Hi, I need some help in understanding whether value types are the right solution for my situation.
I have some simulation that can be solved in different ways.
When I run it, I can choose different parameters such as the mass of the particles but I also want to choose the algorithm that will solve it. Every time that I run the simulation it opens a new julia session and runs only one of the methods for the simulation.
Until now, the way I handled it was to comment/uncomment the relevant lines of code.
I’ll try to sketch here some MWE
# Main.jl
module Simulation
include("algorithm.jl")
mutable struct SimParam
m::Float64
end
function run(param::SimParam, method::String)
solve(param, method)
end
end
# algorithm.jl
function solve(param, method)
...
# shared code part 1
...
if method == "1"
part1_method1(param)
elseif method == "2"
part1_method2(param)
end
...
# shared code part 2
...
if method == "1"
part2_method1(param)
elseif method == "2"
part2_method2(param)
end
# and so on ...
end
function part1_method1(param::SimParam)
# ...
end
function part1_method2(param::SimParam)
# ...
end
function part2_method1(param::SimParam)
# ...
end
function part2_method2(param::SimParam)
# ...
end
My concerns are:
I don’t want the compiler to care about the different methods when there is no need to, because it will increase the run time of each one of them. (If I wrong here not please tell me)
There is a lot of shared code, and the connection between the different methods is very tight. So if I separate them completely, it will be a nightmare to maintain and debug the code. On the other hand, starting to have a lot of elseif inside the code does not seem to me to be the right answer.
I’ve read about value types that will help me to remove all the elseif and can help readability, but the manual warns against using it freely. So I’m not sure whether my situation is good for value types or not.
Other option is to have some file that has the definition like
# Defs.jl
const method ="1"
This file can be changed before each run and because of the use of the const, the compiler should ignore all the different methods.
I guess the simulation takes more than a few microseconds, thus probably both things there are not important. (the problem is using that inside a hot loop of your code, when the type changes).
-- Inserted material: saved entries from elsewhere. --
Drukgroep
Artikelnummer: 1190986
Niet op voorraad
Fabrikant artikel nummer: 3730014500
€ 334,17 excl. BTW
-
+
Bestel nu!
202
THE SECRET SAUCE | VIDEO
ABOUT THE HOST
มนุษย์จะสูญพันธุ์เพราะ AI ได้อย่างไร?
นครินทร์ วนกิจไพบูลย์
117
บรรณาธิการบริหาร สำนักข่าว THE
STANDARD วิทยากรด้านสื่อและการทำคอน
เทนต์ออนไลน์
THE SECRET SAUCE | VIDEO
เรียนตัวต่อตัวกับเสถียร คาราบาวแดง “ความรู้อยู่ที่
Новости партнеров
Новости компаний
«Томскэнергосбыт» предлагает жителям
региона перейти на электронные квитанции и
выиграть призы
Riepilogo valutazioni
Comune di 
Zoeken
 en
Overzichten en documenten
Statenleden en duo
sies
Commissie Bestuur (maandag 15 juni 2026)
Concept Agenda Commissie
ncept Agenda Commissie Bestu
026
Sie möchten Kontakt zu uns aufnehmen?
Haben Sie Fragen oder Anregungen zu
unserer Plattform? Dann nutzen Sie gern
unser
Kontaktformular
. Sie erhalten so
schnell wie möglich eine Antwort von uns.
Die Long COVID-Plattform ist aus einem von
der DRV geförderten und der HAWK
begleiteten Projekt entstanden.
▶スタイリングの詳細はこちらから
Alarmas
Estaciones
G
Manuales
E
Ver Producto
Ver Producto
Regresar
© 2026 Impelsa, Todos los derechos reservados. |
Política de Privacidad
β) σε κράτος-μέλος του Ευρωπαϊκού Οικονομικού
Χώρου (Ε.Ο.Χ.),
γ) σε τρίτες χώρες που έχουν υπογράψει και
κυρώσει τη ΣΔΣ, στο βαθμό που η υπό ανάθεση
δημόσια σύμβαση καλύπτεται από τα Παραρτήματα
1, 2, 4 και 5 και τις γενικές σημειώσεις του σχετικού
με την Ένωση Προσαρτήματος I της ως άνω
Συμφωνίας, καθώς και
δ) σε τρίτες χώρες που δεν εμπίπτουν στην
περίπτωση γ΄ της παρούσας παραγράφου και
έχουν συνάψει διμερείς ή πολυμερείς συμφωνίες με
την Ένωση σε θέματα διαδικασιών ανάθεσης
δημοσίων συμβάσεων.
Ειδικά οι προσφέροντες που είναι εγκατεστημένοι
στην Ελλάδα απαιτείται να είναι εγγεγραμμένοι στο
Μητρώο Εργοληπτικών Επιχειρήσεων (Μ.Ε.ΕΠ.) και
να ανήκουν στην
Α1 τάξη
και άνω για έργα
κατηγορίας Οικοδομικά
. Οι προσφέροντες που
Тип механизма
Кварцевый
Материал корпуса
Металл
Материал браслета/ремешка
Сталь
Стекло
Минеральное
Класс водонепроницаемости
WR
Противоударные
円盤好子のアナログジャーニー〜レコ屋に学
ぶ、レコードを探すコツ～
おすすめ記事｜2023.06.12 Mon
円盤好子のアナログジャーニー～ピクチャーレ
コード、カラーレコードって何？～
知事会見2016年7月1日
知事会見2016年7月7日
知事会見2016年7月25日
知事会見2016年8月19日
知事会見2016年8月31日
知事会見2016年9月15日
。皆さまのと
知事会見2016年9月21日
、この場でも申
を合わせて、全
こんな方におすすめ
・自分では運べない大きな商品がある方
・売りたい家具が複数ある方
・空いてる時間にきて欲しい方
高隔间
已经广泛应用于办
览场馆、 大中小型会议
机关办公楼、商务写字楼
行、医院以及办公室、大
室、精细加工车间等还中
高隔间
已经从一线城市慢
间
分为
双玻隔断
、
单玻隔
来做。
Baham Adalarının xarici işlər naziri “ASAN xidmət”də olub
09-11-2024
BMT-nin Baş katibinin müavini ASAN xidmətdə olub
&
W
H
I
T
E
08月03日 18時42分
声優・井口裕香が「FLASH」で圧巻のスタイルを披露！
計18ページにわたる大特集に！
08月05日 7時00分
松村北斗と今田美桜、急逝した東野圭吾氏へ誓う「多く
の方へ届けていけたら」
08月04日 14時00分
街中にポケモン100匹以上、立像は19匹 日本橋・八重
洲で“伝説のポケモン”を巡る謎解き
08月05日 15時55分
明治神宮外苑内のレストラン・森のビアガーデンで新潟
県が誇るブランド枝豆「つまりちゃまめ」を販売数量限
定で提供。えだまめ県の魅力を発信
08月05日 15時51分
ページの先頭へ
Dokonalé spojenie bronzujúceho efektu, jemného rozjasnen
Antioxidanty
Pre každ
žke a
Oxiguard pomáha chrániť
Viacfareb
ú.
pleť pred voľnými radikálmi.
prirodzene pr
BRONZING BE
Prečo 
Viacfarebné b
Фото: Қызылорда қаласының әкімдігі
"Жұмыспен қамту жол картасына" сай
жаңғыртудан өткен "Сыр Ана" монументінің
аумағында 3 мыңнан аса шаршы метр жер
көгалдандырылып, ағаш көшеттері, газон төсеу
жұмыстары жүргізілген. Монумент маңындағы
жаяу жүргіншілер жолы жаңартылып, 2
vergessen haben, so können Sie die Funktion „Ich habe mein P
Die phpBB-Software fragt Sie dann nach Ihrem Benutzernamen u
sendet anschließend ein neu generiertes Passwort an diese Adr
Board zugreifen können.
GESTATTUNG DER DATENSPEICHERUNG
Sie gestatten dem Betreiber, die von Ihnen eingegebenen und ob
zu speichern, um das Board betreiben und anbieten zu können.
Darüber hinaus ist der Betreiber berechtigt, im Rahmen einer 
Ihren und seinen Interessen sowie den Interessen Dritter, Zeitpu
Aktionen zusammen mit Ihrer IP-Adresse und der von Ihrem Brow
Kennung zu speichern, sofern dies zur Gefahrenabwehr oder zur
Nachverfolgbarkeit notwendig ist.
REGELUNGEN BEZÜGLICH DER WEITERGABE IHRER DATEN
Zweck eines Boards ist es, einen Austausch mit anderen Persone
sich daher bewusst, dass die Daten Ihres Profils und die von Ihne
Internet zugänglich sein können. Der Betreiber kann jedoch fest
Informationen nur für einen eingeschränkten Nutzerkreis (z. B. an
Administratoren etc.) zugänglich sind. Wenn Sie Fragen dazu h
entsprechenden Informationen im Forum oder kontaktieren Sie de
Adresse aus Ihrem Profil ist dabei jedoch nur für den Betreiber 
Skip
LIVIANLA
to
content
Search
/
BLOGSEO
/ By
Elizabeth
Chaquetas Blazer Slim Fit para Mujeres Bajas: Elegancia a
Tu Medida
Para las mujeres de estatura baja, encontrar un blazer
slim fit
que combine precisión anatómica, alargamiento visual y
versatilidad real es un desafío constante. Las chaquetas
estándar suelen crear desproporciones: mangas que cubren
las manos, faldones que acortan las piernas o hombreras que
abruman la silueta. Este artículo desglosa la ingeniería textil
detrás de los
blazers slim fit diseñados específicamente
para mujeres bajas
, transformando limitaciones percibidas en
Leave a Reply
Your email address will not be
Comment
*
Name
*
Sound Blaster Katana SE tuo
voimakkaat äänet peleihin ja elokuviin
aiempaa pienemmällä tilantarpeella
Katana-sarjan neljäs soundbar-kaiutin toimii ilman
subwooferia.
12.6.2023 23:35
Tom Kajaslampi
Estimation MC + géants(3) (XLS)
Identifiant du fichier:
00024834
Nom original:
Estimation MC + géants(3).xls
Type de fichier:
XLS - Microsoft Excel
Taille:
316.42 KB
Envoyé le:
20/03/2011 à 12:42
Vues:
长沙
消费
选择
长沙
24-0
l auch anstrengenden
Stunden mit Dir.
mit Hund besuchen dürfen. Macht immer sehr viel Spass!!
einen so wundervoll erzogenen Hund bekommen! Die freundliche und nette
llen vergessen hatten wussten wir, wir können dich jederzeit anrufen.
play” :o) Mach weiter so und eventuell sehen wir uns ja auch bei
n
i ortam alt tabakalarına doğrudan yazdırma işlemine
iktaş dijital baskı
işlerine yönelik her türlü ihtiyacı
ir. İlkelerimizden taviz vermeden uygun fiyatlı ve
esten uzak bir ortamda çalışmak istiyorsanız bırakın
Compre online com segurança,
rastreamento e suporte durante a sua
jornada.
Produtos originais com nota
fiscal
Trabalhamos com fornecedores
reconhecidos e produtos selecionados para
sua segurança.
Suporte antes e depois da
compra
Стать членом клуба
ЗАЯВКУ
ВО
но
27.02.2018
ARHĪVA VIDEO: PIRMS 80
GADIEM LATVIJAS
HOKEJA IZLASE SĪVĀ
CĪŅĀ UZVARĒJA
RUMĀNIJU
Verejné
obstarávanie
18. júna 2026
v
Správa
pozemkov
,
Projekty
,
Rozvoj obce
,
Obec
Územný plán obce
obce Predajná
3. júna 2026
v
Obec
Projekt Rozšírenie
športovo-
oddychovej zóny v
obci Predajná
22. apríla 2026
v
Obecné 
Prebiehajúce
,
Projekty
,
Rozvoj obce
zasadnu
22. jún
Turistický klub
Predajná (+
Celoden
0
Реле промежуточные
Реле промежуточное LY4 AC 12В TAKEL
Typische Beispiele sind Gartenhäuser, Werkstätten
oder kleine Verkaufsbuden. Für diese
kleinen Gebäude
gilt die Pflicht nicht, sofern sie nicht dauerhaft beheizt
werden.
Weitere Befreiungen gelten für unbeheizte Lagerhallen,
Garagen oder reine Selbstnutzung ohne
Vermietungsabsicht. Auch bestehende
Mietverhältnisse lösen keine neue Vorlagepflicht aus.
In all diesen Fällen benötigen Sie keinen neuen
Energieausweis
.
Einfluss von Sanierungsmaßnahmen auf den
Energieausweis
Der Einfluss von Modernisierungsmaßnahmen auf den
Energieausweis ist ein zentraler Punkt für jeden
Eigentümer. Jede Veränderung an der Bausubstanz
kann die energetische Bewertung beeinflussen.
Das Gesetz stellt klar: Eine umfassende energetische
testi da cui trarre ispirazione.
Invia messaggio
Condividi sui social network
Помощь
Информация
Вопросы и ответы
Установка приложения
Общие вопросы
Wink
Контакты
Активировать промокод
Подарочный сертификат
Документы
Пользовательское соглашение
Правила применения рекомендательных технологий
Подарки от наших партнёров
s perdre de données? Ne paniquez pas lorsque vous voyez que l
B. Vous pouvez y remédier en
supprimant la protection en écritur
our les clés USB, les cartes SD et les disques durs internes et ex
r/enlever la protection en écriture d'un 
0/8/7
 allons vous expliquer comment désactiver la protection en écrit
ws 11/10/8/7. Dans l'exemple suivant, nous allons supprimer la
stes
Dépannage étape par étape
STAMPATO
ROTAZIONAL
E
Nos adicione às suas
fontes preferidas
A common pattern is to use:
julia> struct Method1 end
julia> struct Method2 end
julia> simulation(params,method::Method1) = println("method1!")
simulation (generic function with 1 method)
julia> simulation(params,method::Method2) = println("method2!")
simulation (generic function with 2 methods)
julia> simulation("abc",Method1())
method1!
julia> simulation("abc",Method2())
method2!
or, alternatively, you could parameterize the Params with the method, such as:
julia> struct Params{Method}
method::Method
end
julia> simulation(params::Params{Method1}) = println("method 1!")
simulation (generic function with 3 methods)
julia> simulation(params::Params{Method2}) = println("method 2!")
simulation (generic function with 4 methods)
julia> simulation(Params(Method1()))
method 1!
julia> simulation(Params(Method2()))
method 2!
I think the choice must be on the basis on how clean the input becomes for the user, in your case.
(from the perspective of code sharing between the methods there is no difference between any of the alternatives)
The first option seems better for me, I guess I can also define nested methods via inheritance.
I just want to be sure, us that consider value types? If so, why does the warning against it not apply here?
I am not sure if all that is considered “type values”, I would think those are more like this:
julia> simulation(params,::Val{:method1}) = "method 1!"
simulation (generic function with 1 method)
julia> simulation(params,::Val{:method2}) = "method 2!"
simulation (generic function with 2 methods)
julia> simulation("abc",Val(:method1))
"method 1!"
julia> simulation("abc",Val(:method2))
"method 2!"
There is nothing wrong in using anything like what was discussed here in your context, I think. The problem of those is if you had, for example, a loop that ran your simulation thousands of times, each simulation was very short, and you changed the simulation method at each iteration of the loop, in such a way that at every iteration of the loop you would need to call a different method.